Il 4 agosto il Governo ha approvato lo schema di decreto attuativo sul federalismo fiscale municipale. La norma riguarda tutto il sistema di tasse con cui i Comuni dovranno finanziarsi per ridurre i trasferimenti statali.

L’Imposta Municipale Unica (IMU) dal 2014 andrà a sostituire l’Ici. Con una novità per il non profit: saranno soggetti a imposizionegli immobili degli enti, anche se utilizzati per le attività istituzionali degli stessi. Ora invece sono espressamente esentati dall’Ici. L’inghippo è contenuto nel comma 8 del’articolo 5 dello schema di decreto. Il comma in questione conferma l’esenzione per gli immobili detenuti dallo Stato, dalle Regioni e dagli enti territoriali, destinati esclusivamente ad attività istituzionali e richiama le esenzioni previste dalla norma ICI, d.lgs 504/92, all’articolo 7 lettere b), d), e), f) e h). Dall’elenco delle esenzioni richiamate manca la lettera i). Quella relativa agli “immobili utilizzati da tutti gli enti non commerciali, a condizione che siano destinati esclusivamente allo svolgimento di attività assistenziali, previdenziali, sanitarie, didattiche, ricettive, culturali e sportive, nonché ad attività di religione e culto”.

Il timore è che non si tratti di una svista: la posta in gioco è di circa un miliardo di euro.

Inoltre la norma andrebbe a ricucire il vecchio strappo con la Commissione Europea, che periodicamente risolleva la questione di illegittimità degli aiuti concessi alla Chiesa attraverso l’esenzione da tassazione degli immobili dalla stessa detenuti.
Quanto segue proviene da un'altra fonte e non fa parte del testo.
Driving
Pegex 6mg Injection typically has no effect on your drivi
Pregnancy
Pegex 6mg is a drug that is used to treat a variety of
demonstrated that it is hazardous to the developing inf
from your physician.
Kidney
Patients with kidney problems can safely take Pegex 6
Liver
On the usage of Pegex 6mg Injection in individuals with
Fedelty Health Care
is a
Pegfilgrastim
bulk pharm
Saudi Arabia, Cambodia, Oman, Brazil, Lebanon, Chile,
Di certo la norma andrebbe a colpire il non profit, mettendo a dura prova proprio quelle organizzazioni che con i propri servizi si stanno sostituendo al welfare state. La stessa logica seguita dal legislatore non sembra condivisibile: se da un lato i Comuni incassano un maggior gettito, dall’altro gli stessi si troveranno nella condizione di dover impiegare le maggiori risorse proprio per far fronte ai bisogni coperti dagli enti colpiti.
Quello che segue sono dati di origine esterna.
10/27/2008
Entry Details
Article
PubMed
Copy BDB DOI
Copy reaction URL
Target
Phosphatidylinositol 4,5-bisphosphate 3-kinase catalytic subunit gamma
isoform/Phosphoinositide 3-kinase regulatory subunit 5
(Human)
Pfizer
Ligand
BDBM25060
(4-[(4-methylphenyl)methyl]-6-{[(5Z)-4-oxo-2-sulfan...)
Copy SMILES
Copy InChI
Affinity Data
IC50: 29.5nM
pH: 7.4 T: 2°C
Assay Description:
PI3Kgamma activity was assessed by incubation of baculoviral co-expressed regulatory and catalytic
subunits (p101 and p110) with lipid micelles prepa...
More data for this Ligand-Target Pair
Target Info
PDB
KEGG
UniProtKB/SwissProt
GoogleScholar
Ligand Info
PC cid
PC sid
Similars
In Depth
Per il momento rimane invariata la riduzione a metà dell’Ires per gli enti e istituti di assistenza sociale e ospedaliera, di assistenza e beneficenza, di mutuo soccorso, quelli attivi nell’istruzione, per gli enti religiosi in possesso di personalità giuridica, e per gli istituti autonomi per le case popolari (vedi art. 6 del dpr 601/73).